[Stored items]
'''
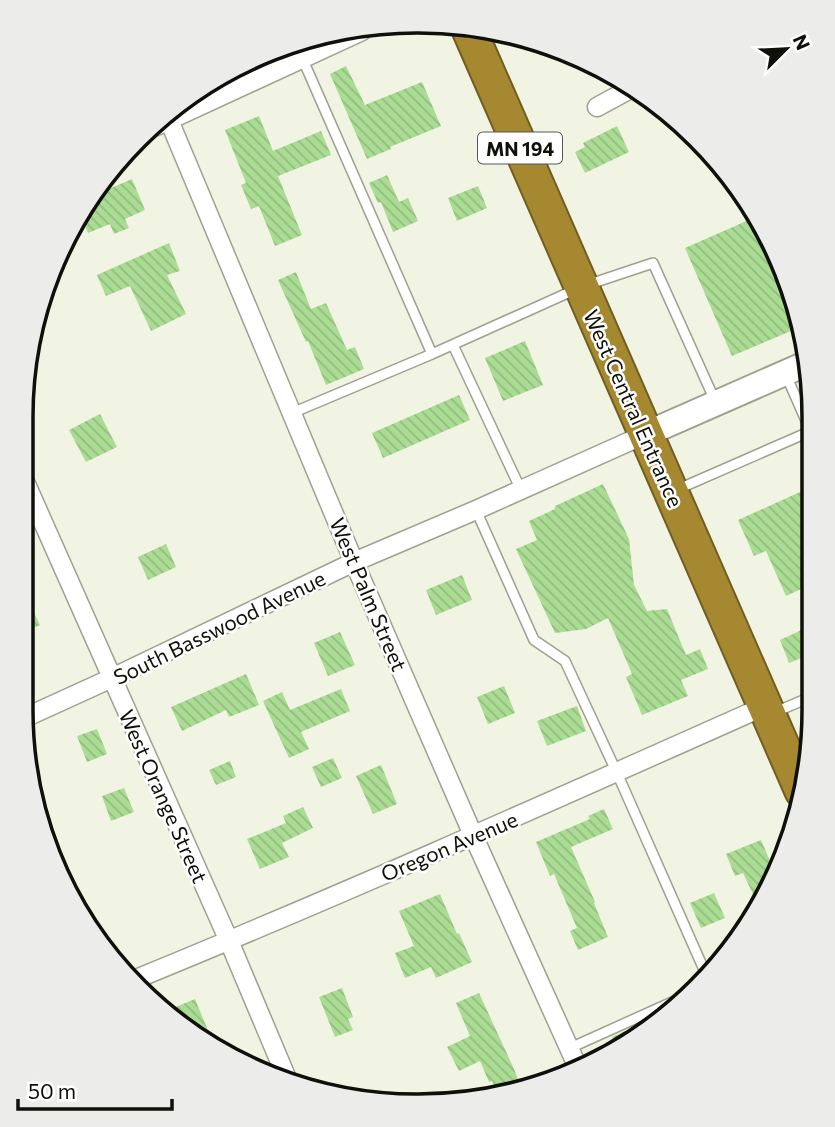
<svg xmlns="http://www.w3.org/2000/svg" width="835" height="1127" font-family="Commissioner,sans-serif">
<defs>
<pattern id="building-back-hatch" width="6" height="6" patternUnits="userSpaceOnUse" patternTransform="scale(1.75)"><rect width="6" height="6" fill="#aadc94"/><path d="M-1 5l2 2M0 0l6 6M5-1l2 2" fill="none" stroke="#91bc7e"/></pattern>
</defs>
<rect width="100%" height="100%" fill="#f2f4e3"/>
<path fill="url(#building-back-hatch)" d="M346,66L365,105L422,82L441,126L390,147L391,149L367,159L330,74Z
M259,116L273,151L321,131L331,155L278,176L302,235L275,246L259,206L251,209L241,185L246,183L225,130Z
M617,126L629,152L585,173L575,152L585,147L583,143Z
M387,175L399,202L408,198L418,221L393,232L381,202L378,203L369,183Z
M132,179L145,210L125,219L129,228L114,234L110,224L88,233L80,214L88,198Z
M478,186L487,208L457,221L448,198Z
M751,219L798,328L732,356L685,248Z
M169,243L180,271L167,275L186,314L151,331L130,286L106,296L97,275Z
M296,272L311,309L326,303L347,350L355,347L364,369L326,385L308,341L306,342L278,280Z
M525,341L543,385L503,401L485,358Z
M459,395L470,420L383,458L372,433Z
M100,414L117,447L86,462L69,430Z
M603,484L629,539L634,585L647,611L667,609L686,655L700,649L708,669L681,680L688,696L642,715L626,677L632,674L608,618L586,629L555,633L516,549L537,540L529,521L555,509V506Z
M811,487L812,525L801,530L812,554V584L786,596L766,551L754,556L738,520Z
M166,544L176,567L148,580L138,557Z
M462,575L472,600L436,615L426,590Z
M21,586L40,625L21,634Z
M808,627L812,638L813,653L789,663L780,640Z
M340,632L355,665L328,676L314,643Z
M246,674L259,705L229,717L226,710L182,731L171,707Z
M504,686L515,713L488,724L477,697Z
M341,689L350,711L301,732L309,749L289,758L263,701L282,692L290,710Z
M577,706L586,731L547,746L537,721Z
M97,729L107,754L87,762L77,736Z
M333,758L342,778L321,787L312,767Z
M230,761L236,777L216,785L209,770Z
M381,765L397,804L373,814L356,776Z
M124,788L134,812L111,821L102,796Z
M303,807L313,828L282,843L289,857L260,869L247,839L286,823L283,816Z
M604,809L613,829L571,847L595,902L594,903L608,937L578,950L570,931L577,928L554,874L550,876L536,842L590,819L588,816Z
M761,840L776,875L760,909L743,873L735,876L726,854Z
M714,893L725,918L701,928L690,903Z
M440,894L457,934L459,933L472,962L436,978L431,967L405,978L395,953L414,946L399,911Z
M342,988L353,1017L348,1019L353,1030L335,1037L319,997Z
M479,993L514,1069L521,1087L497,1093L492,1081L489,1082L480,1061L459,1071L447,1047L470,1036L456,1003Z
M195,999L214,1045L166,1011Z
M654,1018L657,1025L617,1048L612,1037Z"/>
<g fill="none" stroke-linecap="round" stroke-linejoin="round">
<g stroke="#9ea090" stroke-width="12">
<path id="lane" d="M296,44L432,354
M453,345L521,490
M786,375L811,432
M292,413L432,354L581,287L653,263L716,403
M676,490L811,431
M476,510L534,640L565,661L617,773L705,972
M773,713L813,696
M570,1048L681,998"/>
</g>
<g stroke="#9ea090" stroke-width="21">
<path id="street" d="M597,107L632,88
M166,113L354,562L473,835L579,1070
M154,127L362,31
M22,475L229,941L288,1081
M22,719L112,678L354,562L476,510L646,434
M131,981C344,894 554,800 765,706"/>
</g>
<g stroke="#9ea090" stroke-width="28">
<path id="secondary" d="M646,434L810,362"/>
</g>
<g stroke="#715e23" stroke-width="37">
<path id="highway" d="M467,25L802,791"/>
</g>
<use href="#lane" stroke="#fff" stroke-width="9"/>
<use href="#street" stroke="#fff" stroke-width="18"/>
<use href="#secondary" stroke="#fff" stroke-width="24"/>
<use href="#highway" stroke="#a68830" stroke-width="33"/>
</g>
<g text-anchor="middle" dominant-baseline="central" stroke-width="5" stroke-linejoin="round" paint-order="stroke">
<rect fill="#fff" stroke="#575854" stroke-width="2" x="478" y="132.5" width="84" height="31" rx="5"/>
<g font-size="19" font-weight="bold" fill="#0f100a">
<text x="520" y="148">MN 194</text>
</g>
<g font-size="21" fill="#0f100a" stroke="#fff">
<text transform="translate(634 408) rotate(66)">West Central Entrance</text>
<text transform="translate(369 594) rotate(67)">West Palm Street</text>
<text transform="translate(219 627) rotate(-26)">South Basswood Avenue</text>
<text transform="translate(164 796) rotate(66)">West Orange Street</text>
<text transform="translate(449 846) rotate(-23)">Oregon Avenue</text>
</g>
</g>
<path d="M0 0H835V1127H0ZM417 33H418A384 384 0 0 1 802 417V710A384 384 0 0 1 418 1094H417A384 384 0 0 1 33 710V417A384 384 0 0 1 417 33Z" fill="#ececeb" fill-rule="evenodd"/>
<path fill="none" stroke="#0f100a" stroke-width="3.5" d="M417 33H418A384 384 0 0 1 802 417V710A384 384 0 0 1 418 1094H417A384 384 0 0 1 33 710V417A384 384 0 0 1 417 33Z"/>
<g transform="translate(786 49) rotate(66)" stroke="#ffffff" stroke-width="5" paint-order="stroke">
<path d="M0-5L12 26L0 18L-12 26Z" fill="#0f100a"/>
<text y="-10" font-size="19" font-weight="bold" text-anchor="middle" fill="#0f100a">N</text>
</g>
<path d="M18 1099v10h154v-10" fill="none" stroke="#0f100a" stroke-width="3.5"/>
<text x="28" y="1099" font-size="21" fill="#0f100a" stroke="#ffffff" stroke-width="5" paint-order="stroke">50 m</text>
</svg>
'''
BRIEF: The entries above need to be printed again exactly; please exclude all pictures.

RESULT OF THE EXERCISE:
<svg xmlns="http://www.w3.org/2000/svg" width="835" height="1127" font-family="Commissioner,sans-serif">
<defs>
<pattern id="building-back-hatch" width="6" height="6" patternUnits="userSpaceOnUse" patternTransform="scale(1.75)"><rect width="6" height="6" fill="#aadc94"/><path d="M-1 5l2 2M0 0l6 6M5-1l2 2" fill="none" stroke="#91bc7e"/></pattern>
</defs>
<rect width="100%" height="100%" fill="#f2f4e3"/>
<path fill="url(#building-back-hatch)" d="M346,66L365,105L422,82L441,126L390,147L391,149L367,159L330,74Z
M259,116L273,151L321,131L331,155L278,176L302,235L275,246L259,206L251,209L241,185L246,183L225,130Z
M617,126L629,152L585,173L575,152L585,147L583,143Z
M387,175L399,202L408,198L418,221L393,232L381,202L378,203L369,183Z
M132,179L145,210L125,219L129,228L114,234L110,224L88,233L80,214L88,198Z
M478,186L487,208L457,221L448,198Z
M751,219L798,328L732,356L685,248Z
M169,243L180,271L167,275L186,314L151,331L130,286L106,296L97,275Z
M296,272L311,309L326,303L347,350L355,347L364,369L326,385L308,341L306,342L278,280Z
M525,341L543,385L503,401L485,358Z
M459,395L470,420L383,458L372,433Z
M100,414L117,447L86,462L69,430Z
M603,484L629,539L634,585L647,611L667,609L686,655L700,649L708,669L681,680L688,696L642,715L626,677L632,674L608,618L586,629L555,633L516,549L537,540L529,521L555,509V506Z
M811,487L812,525L801,530L812,554V584L786,596L766,551L754,556L738,520Z
M166,544L176,567L148,580L138,557Z
M462,575L472,600L436,615L426,590Z
M21,586L40,625L21,634Z
M808,627L812,638L813,653L789,663L780,640Z
M340,632L355,665L328,676L314,643Z
M246,674L259,705L229,717L226,710L182,731L171,707Z
M504,686L515,713L488,724L477,697Z
M341,689L350,711L301,732L309,749L289,758L263,701L282,692L290,710Z
M577,706L586,731L547,746L537,721Z
M97,729L107,754L87,762L77,736Z
M333,758L342,778L321,787L312,767Z
M230,761L236,777L216,785L209,770Z
M381,765L397,804L373,814L356,776Z
M124,788L134,812L111,821L102,796Z
M303,807L313,828L282,843L289,857L260,869L247,839L286,823L283,816Z
M604,809L613,829L571,847L595,902L594,903L608,937L578,950L570,931L577,928L554,874L550,876L536,842L590,819L588,816Z
M761,840L776,875L760,909L743,873L735,876L726,854Z
M714,893L725,918L701,928L690,903Z
M440,894L457,934L459,933L472,962L436,978L431,967L405,978L395,953L414,946L399,911Z
M342,988L353,1017L348,1019L353,1030L335,1037L319,997Z
M479,993L514,1069L521,1087L497,1093L492,1081L489,1082L480,1061L459,1071L447,1047L470,1036L456,1003Z
M195,999L214,1045L166,1011Z
M654,1018L657,1025L617,1048L612,1037Z"/>
<g fill="none" stroke-linecap="round" stroke-linejoin="round">
<g stroke="#9ea090" stroke-width="12">
<path id="lane" d="M296,44L432,354
M453,345L521,490
M786,375L811,432
M292,413L432,354L581,287L653,263L716,403
M676,490L811,431
M476,510L534,640L565,661L617,773L705,972
M773,713L813,696
M570,1048L681,998"/>
</g>
<g stroke="#9ea090" stroke-width="21">
<path id="street" d="M597,107L632,88
M166,113L354,562L473,835L579,1070
M154,127L362,31
M22,475L229,941L288,1081
M22,719L112,678L354,562L476,510L646,434
M131,981C344,894 554,800 765,706"/>
</g>
<g stroke="#9ea090" stroke-width="28">
<path id="secondary" d="M646,434L810,362"/>
</g>
<g stroke="#715e23" stroke-width="37">
<path id="highway" d="M467,25L802,791"/>
</g>
<use href="#lane" stroke="#fff" stroke-width="9"/>
<use href="#street" stroke="#fff" stroke-width="18"/>
<use href="#secondary" stroke="#fff" stroke-width="24"/>
<use href="#highway" stroke="#a68830" stroke-width="33"/>
</g>
<g text-anchor="middle" dominant-baseline="central" stroke-width="5" stroke-linejoin="round" paint-order="stroke">
<rect fill="#fff" stroke="#575854" stroke-width="2" x="478" y="132.5" width="84" height="31" rx="5"/>
<g font-size="19" font-weight="bold" fill="#0f100a">
<text x="520" y="148">MN 194</text>
</g>
<g font-size="21" fill="#0f100a" stroke="#fff">
<text transform="translate(634 408) rotate(66)">West Central Entrance</text>
<text transform="translate(369 594) rotate(67)">West Palm Street</text>
<text transform="translate(219 627) rotate(-26)">South Basswood Avenue</text>
<text transform="translate(164 796) rotate(66)">West Orange Street</text>
<text transform="translate(449 846) rotate(-23)">Oregon Avenue</text>
</g>
</g>
<path d="M0 0H835V1127H0ZM417 33H418A384 384 0 0 1 802 417V710A384 384 0 0 1 418 1094H417A384 384 0 0 1 33 710V417A384 384 0 0 1 417 33Z" fill="#ececeb" fill-rule="evenodd"/>
<path fill="none" stroke="#0f100a" stroke-width="3.5" d="M417 33H418A384 384 0 0 1 802 417V710A384 384 0 0 1 418 1094H417A384 384 0 0 1 33 710V417A384 384 0 0 1 417 33Z"/>
<g transform="translate(786 49) rotate(66)" stroke="#ffffff" stroke-width="5" paint-order="stroke">
<path d="M0-5L12 26L0 18L-12 26Z" fill="#0f100a"/>
<text y="-10" font-size="19" font-weight="bold" text-anchor="middle" fill="#0f100a">N</text>
</g>
<path d="M18 1099v10h154v-10" fill="none" stroke="#0f100a" stroke-width="3.5"/>
<text x="28" y="1099" font-size="21" fill="#0f100a" stroke="#ffffff" stroke-width="5" paint-order="stroke">50 m</text>
</svg>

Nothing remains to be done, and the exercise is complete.